Je prends l’initiative de ce courrier en m’appuyant sur le bilan de nos deux précédentes alliances. Certes, nous aurions des erreurs à nous reprocher mutuellement. Mais quelle action d’envergure n’en comporte pas ? Et je crois que nous aurions tort de limiter à cela notre bilan d’action commune. Il est brillant. En 2012 puis en 2017 nous avons porté ensemble un programme audacieux pour changer en profondeur la vie de notre peuple. Et nous avons rassemblé autour de lui d’abord quatre millions de voix puis plus de sept millions. Ma candidature a recueilli d’abord presque 12% des suffrages en 2012 puis 19,5 % d’entre eux. Tout cela nous l’avons construit ensemble. Et cela nous créé le devoir de persévérer. Pour faire mieux, jusqu’à la victoire. Certes le moment est sombre. Dur. Dangereux. Les crises globales se superposent. Climat, finances, emploi, santé, de tous côtés les équilibres du passé se rompent sans qu’on voit du mieux s’annoncer. L’évolution autoritaire du régime macroniste fait craindre le pire. Mais n’est-ce donc pas aussi le moment où les peuples peuvent le mieux comprendre la nécessité d’une rupture profonde avec le système qui a produit ces désastres ?
Nous savons tenir bon. Nous le prouvons chaque jour.
À l’Assemblée nous animons deux groupes d’opposition actifs et reconnus. Nous y votons de la même façon dans 90 % des cas et peut-être davantage. Nous nous y concertons à chaque grande occasion. Nous sommes en discussions positives en vue d’un accord aux élections régionales.
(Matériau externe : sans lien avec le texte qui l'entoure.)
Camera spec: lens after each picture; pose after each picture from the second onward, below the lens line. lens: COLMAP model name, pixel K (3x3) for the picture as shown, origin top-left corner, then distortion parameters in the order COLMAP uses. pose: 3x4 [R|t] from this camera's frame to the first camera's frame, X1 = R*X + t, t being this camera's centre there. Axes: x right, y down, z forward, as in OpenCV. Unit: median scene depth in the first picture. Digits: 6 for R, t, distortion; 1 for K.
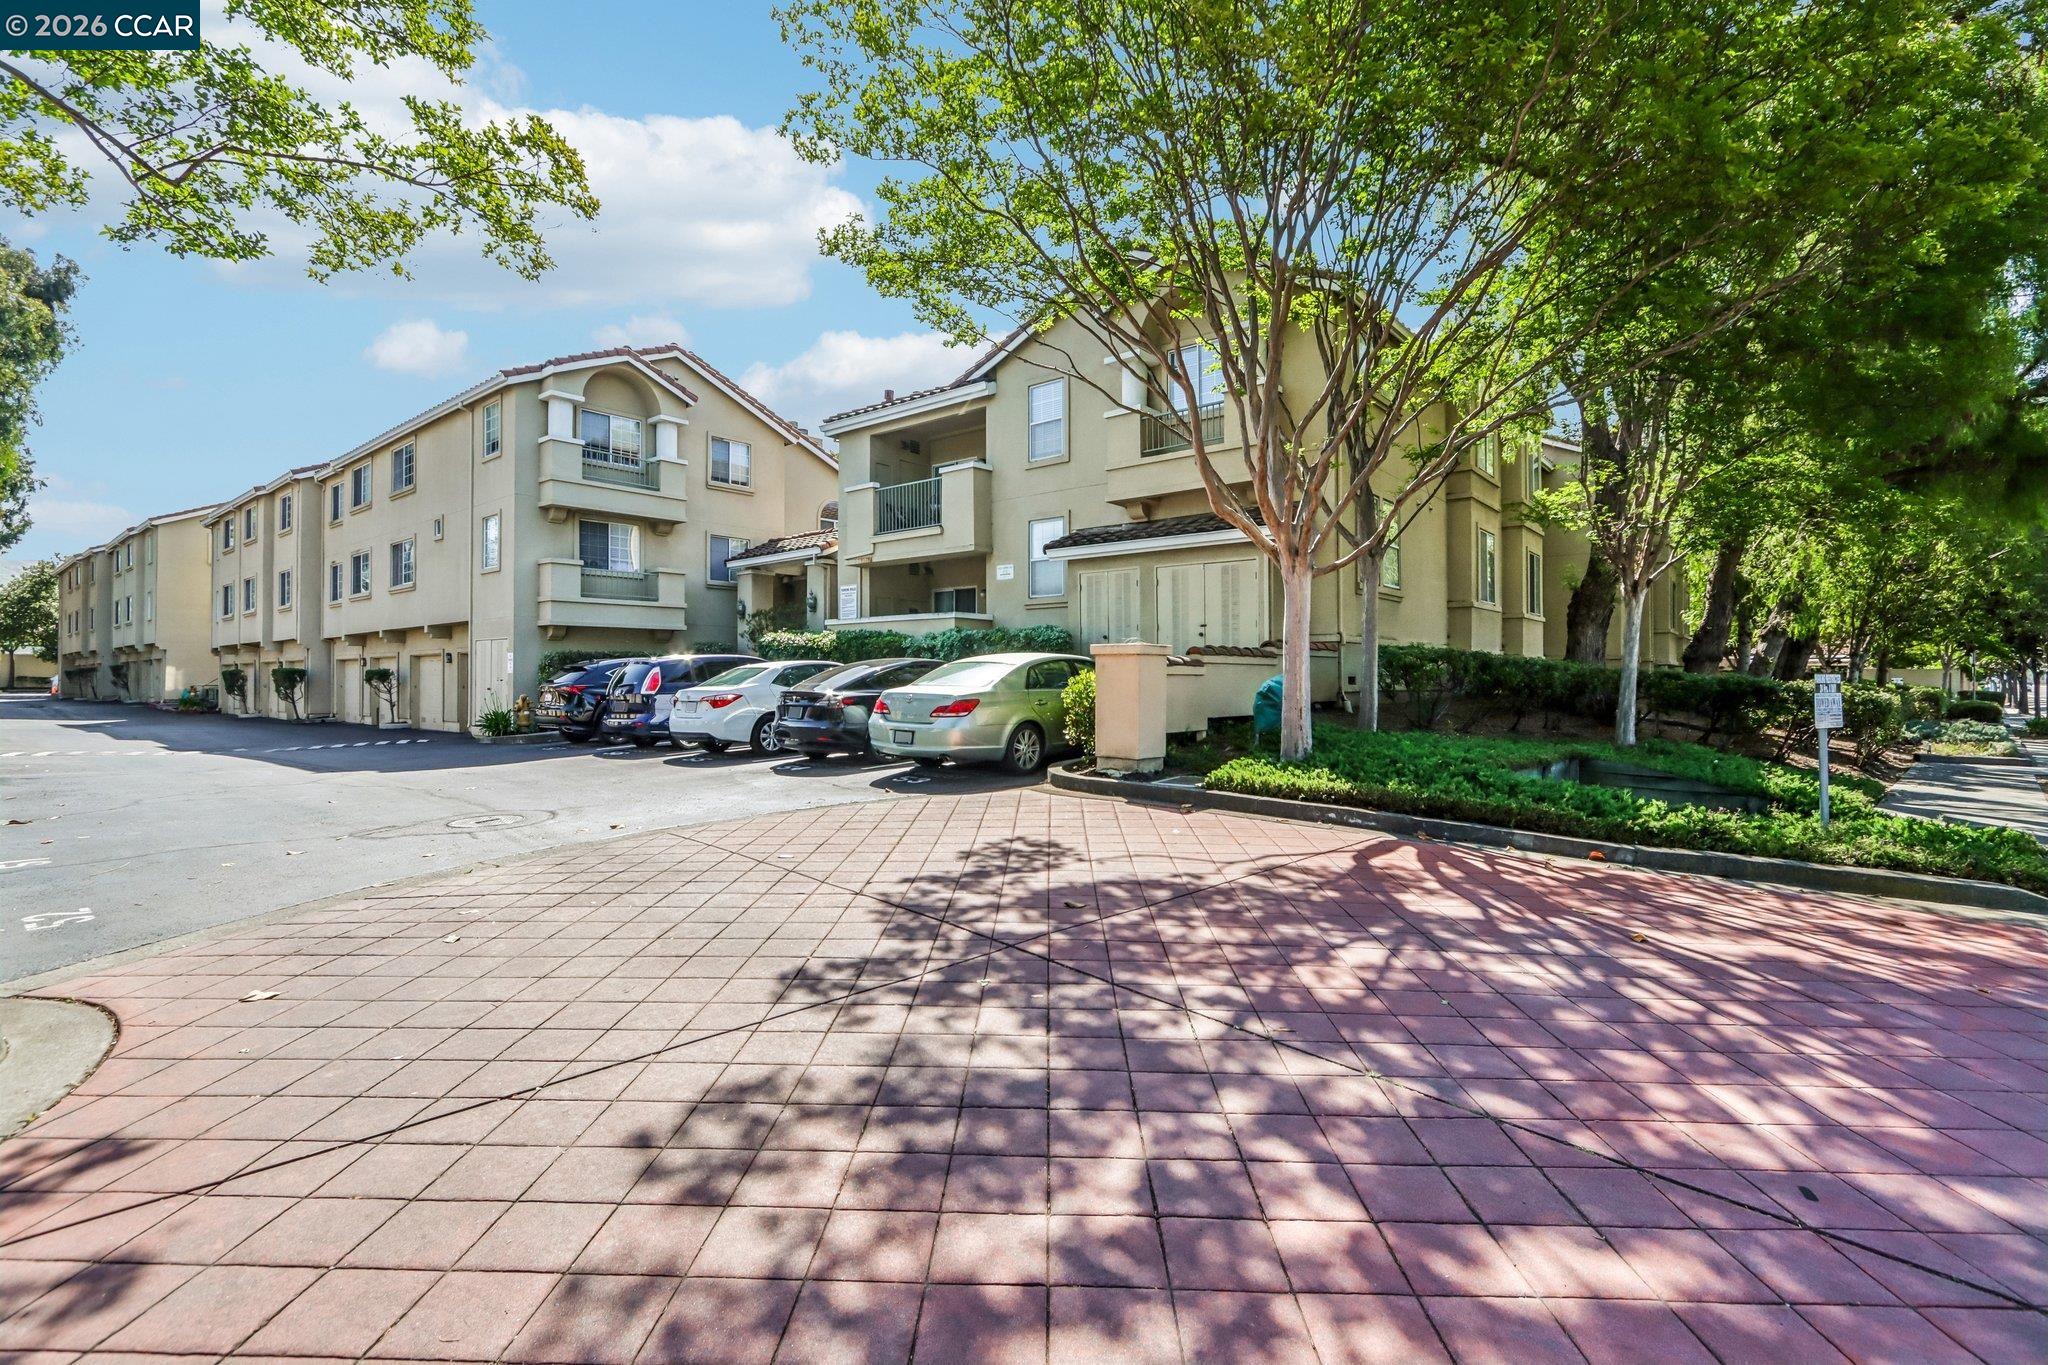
lens RADIAL K [[940.9, 0, 1037.4], [0, 940.9, 667.9], [0, 0, 1]] dist [-0.016569, 0.004479]
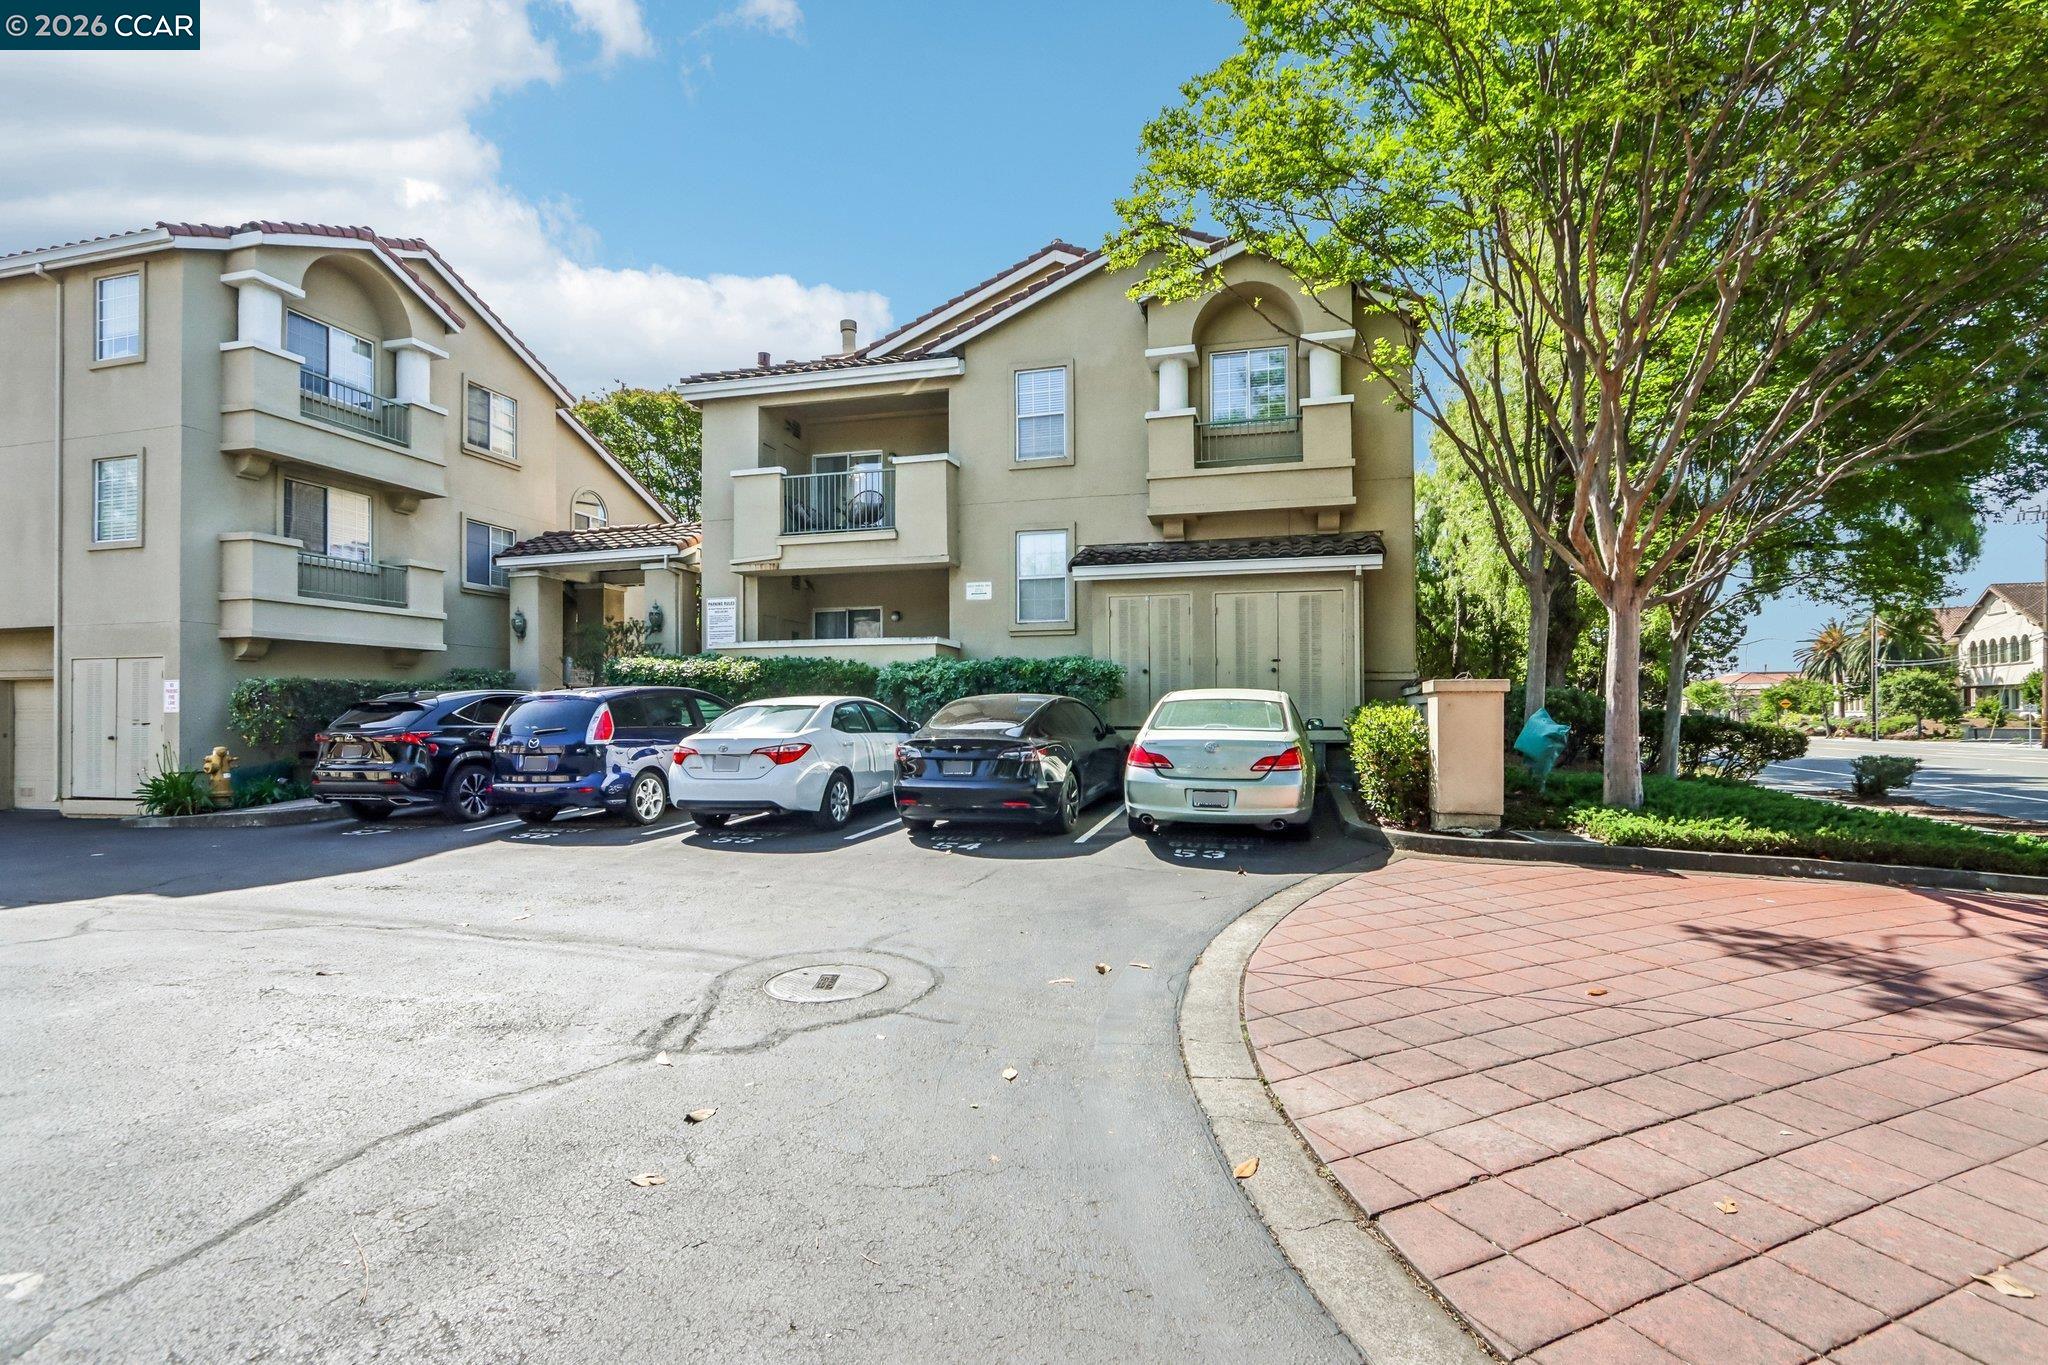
lens RADIAL K [[952.2, 0, 1026.9], [0, 952.2, 709.7], [0, 0, 1]] dist [-0.016344, -0.000316]
pose [[0.906674, 0.001504, 0.421829, -0.308308], [-0.002785, 0.999993, 0.002420, 0.000541], [-0.421822, -0.003369, 0.906672, 0.193705]]
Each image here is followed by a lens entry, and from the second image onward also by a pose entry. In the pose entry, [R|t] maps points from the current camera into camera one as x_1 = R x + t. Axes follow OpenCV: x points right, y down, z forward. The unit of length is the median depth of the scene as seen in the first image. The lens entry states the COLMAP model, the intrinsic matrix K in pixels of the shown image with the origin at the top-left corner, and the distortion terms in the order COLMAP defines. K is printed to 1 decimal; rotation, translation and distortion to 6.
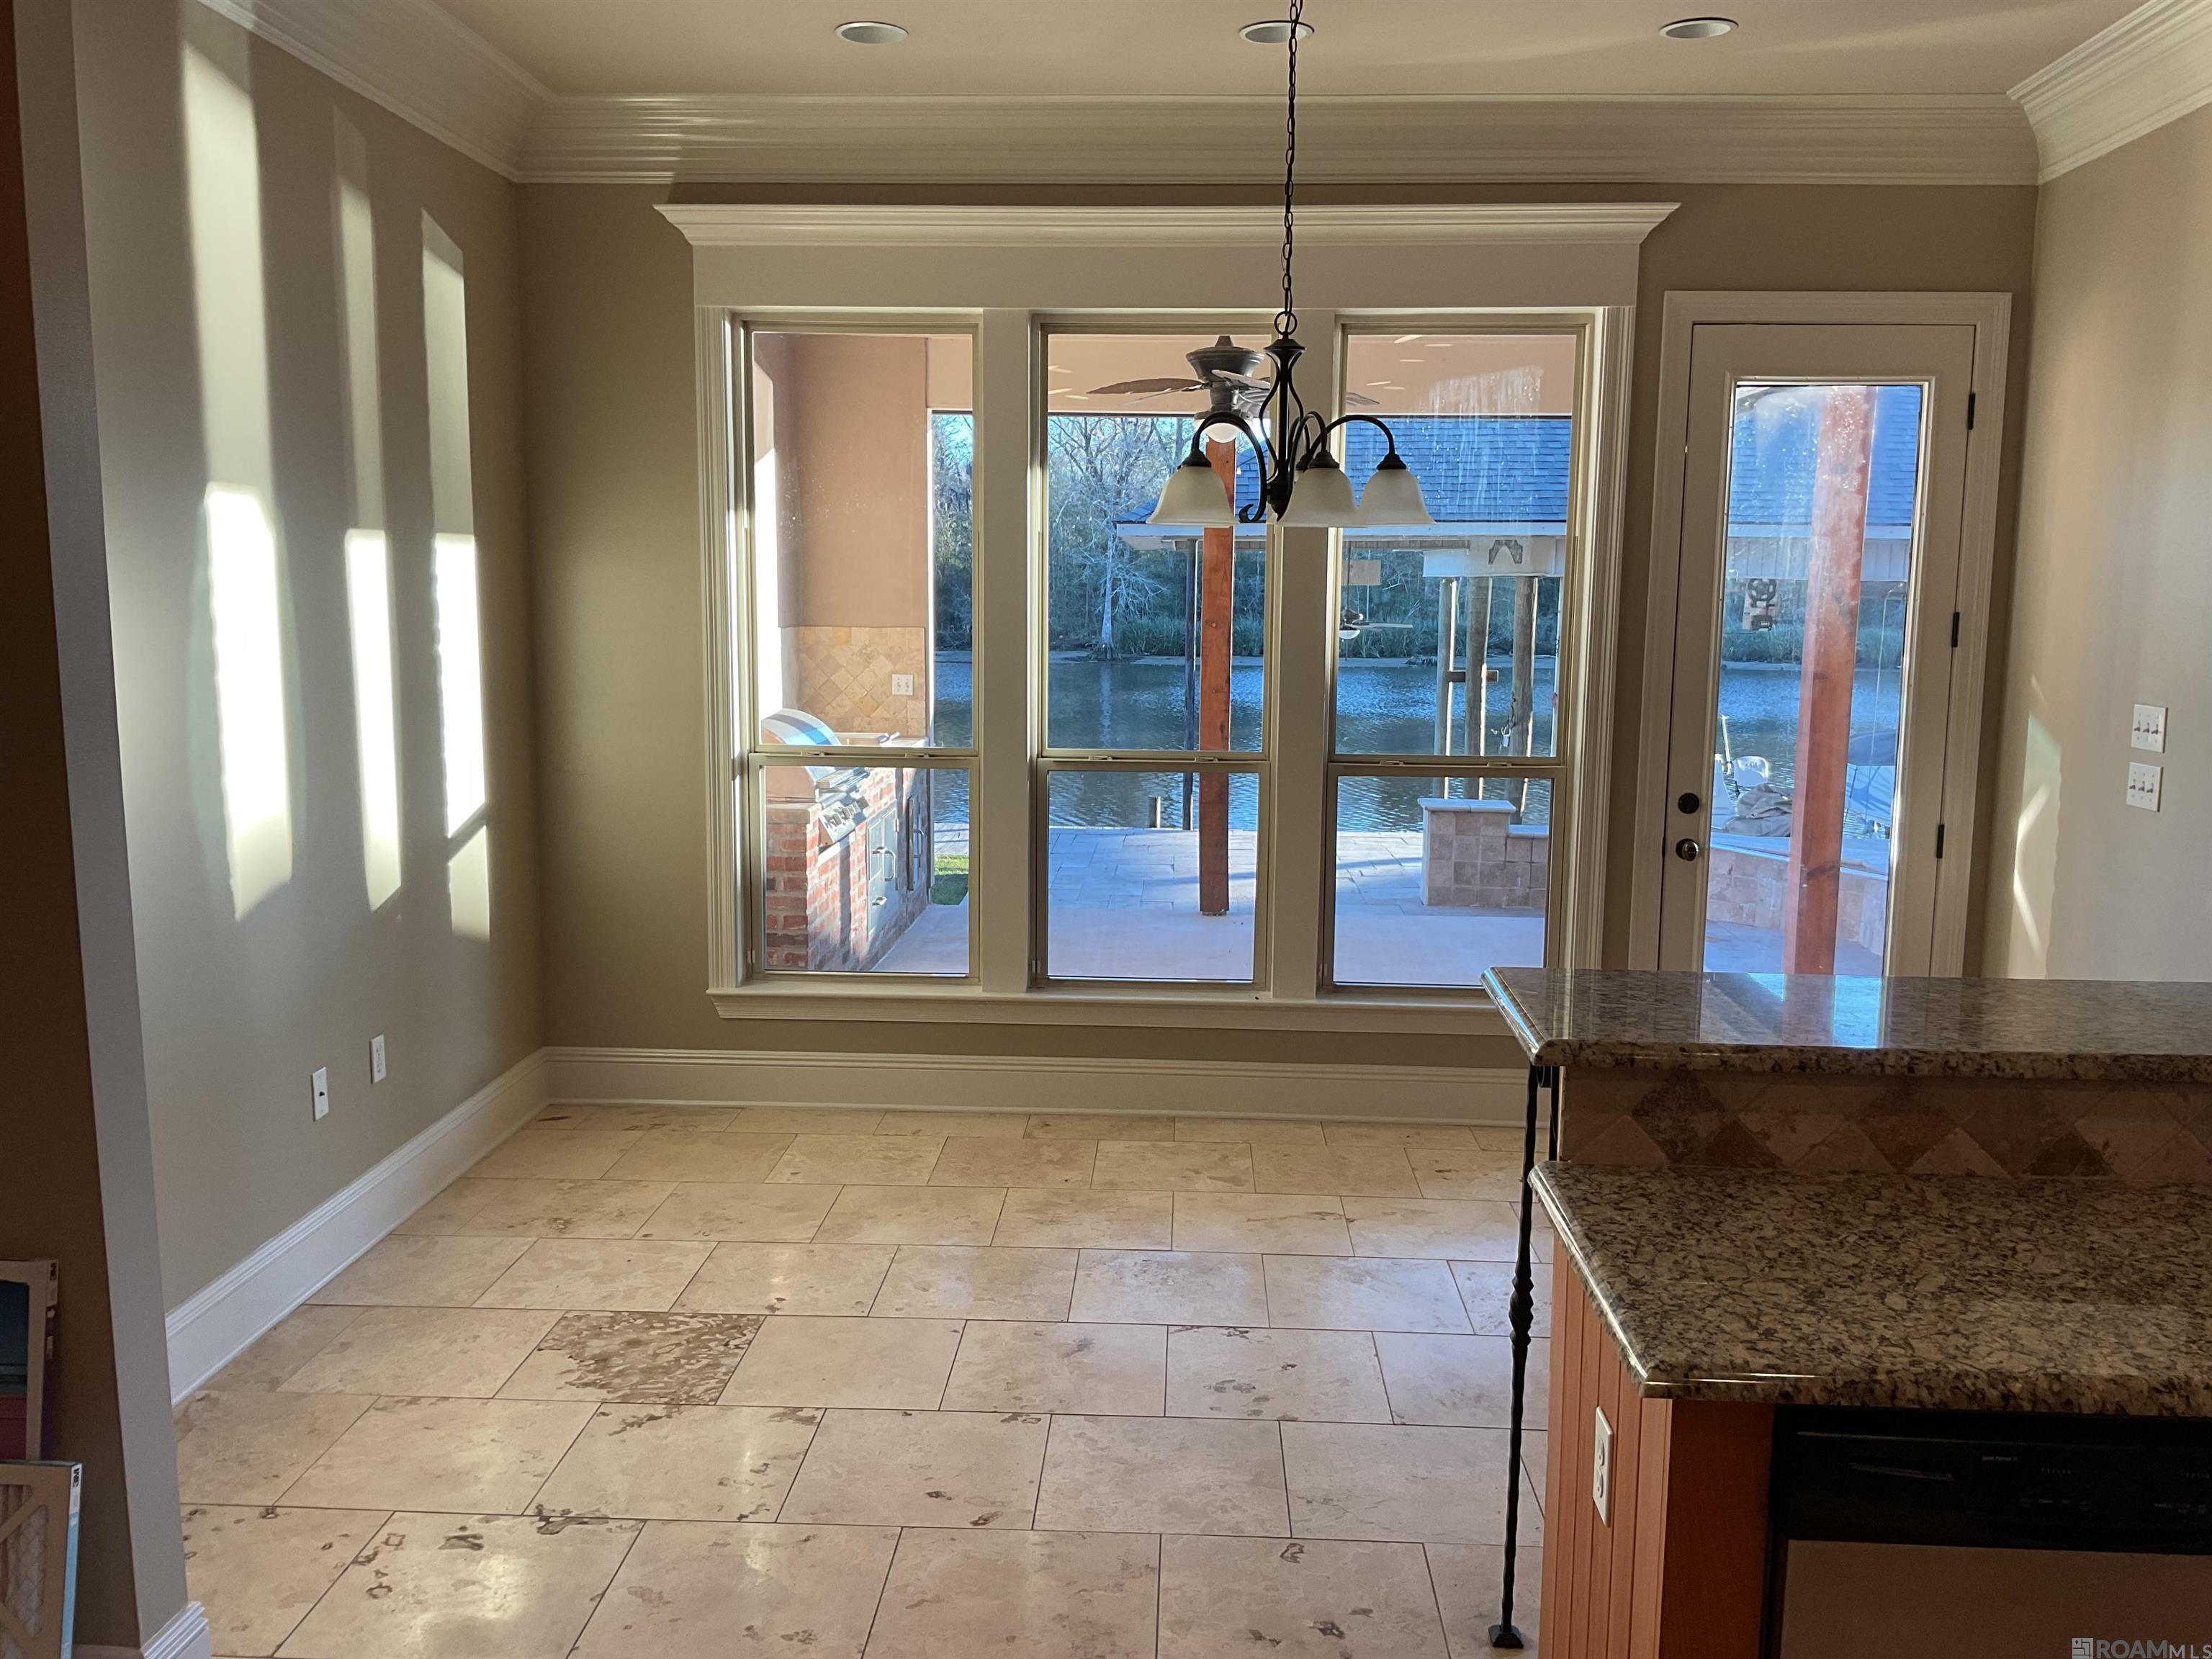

Dans les luttes sociales, nous sommes au coude à coude. Sur la scène internationale de même.
Ainsi l’histoire politique de ces douze dernières années, nos programmes, nos votes nous placent aux yeux de l’Histoire et de notre peuple dans une même famille de volonté politique.
C’est pourquoi je crois que j’ai le devoir de te faire ce courrier et ma proposition de candidature. Je la prolonge avec l’idée d’un accord sur le programme et sur des candidatures communes aux élections législatives. Ce dernier point n’est pas le moindre. En toute hypothèse, c’est sur l’adhésion à un programme que nous volons motiver les votes. Et c’est lui qui fait sens pour élire nos députés. Nous l’avions bien compris ensemble en 2012 et 2017 pour le programme. Mais nous avons commis l’erreur de ne pas nous accorder avant l’élection présidentielle à propos de législatives. Nous ne devons pas recommencer cette erreur. Surtout si nous envisageons la victoire, car il nous faudra être prêt séance tenante.
Pour conclure : je me place sur le chemin que nous avons ouvert ensemble il y a une décennie. Nous pouvons prolonger pour le bien de notre peuple et l’audience de notre pays parmi les peuples du monde pour qui notre parcours commun est un espoir. Unis, nous attirerons j’en suis certain des personnalités et des forces de la gauche traditionnelle qui s’interrogent aujourd’hui. Ainsi nous pourrions former un large arc de forces. À mes yeux, patience et persévérance sont nos atouts et notre devoir.